Coincidentally, at the exact day and hour that Rachel left this earthly plane, I was attending the funeral mass for Dr. Joseph Fennelly at St. Vincent Martyr in Madison, New Jersey. As I waited for the service to get underway, I noticed that Dr. Joe's birthday was Aug. 9, 1929. Rachel's was Aug. 9, 1960. That was a surreal moment.
Fennelly, who had died a few days earlier at age 94, was an attending physician based out of the Morristown Medical Center for more than 55 years. He chaired the bioethics committee of the Medical Society of New Jersey for over half a century. He was an early advocate for patients' rights as well as end-of-life issues.
He collaborated with Dr. Elizabeth Kubler-Ross and Dr. Edmund Pellegrino, pioneers in this challenging field. He was the medical counsel and adviser to the family of Karen Ann Quinlan, who never regained consciousness after she fell into an irreversible coma in 1975. for several years. Her case, and the court decisions it generated, laid the foundation for today's hospice standard of care, something my sister Rachel embraced and from which she surely benefited.

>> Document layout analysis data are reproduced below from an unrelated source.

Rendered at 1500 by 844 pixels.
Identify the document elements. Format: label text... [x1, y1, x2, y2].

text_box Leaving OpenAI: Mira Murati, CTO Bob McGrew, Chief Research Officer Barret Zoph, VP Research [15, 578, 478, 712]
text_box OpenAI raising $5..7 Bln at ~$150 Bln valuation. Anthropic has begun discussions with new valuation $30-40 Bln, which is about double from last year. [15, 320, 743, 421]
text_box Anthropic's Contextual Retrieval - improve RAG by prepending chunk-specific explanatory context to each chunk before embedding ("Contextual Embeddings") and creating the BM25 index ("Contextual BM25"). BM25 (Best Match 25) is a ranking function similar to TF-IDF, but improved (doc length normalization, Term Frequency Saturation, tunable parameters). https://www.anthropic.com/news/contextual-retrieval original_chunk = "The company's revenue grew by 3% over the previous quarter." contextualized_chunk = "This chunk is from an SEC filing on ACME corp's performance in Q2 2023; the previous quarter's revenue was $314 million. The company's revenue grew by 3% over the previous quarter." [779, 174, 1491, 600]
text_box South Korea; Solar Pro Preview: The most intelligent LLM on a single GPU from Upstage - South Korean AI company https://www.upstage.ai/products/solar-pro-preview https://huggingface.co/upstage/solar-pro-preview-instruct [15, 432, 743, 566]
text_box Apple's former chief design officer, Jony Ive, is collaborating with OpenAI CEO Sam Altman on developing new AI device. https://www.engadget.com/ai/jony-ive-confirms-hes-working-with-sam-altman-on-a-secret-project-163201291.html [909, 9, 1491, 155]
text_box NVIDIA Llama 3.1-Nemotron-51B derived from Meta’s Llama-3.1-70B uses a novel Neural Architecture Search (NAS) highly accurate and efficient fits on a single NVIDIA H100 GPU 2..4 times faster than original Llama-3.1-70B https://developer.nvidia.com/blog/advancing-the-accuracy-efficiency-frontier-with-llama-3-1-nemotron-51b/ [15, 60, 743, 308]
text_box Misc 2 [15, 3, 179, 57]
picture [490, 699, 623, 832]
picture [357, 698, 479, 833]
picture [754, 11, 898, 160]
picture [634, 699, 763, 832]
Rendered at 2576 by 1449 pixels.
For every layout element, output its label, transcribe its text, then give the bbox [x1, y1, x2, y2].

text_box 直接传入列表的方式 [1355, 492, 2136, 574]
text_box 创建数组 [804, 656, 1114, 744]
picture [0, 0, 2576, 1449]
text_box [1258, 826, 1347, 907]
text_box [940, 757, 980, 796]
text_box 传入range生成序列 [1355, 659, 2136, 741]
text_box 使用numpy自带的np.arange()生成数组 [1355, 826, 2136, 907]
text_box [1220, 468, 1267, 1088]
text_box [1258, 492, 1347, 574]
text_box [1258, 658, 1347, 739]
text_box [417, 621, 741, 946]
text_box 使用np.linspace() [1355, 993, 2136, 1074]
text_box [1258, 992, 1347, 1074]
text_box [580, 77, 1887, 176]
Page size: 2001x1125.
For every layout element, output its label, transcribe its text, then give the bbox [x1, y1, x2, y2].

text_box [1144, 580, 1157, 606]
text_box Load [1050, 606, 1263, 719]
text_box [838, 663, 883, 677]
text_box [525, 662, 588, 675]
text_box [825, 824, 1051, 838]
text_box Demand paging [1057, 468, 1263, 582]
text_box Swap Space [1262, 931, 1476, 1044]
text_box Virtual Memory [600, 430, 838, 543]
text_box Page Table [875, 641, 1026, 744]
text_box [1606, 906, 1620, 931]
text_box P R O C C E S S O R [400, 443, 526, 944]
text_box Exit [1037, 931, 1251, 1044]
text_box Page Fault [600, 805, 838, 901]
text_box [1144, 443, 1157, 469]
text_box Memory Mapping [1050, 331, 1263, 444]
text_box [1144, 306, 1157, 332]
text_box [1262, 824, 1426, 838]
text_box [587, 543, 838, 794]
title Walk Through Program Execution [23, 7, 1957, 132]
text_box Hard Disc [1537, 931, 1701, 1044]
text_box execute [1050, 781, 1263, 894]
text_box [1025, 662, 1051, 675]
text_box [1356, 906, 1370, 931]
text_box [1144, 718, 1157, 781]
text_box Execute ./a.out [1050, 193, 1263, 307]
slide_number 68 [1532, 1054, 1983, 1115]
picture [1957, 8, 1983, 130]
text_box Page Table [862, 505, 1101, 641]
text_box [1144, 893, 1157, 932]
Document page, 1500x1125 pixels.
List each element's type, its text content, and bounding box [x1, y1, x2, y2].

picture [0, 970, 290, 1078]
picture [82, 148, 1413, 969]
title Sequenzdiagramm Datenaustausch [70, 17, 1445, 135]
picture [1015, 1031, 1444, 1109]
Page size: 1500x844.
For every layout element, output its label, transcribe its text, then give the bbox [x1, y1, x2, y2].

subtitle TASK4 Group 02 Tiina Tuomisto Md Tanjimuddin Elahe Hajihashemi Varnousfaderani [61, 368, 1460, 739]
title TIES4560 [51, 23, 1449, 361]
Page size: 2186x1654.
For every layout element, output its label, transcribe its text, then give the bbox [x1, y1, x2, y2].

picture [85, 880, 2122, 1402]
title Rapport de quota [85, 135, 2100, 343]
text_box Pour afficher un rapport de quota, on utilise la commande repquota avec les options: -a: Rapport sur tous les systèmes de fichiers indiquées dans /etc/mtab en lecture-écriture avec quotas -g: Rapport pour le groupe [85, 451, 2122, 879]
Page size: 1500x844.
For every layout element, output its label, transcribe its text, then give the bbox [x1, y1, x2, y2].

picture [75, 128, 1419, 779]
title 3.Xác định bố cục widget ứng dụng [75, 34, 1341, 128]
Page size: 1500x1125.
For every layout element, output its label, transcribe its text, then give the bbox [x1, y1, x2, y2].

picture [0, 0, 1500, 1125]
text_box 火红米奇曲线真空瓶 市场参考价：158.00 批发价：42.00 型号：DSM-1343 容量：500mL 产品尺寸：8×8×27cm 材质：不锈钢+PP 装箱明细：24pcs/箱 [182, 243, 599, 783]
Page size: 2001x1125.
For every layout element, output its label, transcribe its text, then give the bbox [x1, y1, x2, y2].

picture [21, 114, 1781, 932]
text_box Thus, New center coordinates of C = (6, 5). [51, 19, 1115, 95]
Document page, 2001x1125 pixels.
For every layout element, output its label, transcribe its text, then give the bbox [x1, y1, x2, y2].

For years, Dr. Joe had been a source and mentor for me on the impact of the medical-industrial complex that too often puts profit ahead of people. His insights during the pandemic were essential to my understanding of just how badly America was doing relative to our nation's wealth and potential, and the consequences of our cruel refusal to embrace universal health care.
I know we are supposed to be "over" COVID. Yet hundreds of people continue to die every day. We are well past the stage when New Jersey Gov. Phil Murphy highlights a few short bios of the dearly departed every day for an audience of reporters. Our elected officials, from the White House to the state house, need all this to be in the rearview mirror.
Yet my loved one died last week. Many other people's loved ones died this week. More will die next week, and the people who treat them still face the risk of a life-altering bout with the virus that has killed more than a million Americans, and counting. Gaps in infection control in congregant-care settings — such as the one where Rachel contracted the virus — are still killing people, as is our failure to sufficiently invest in public health.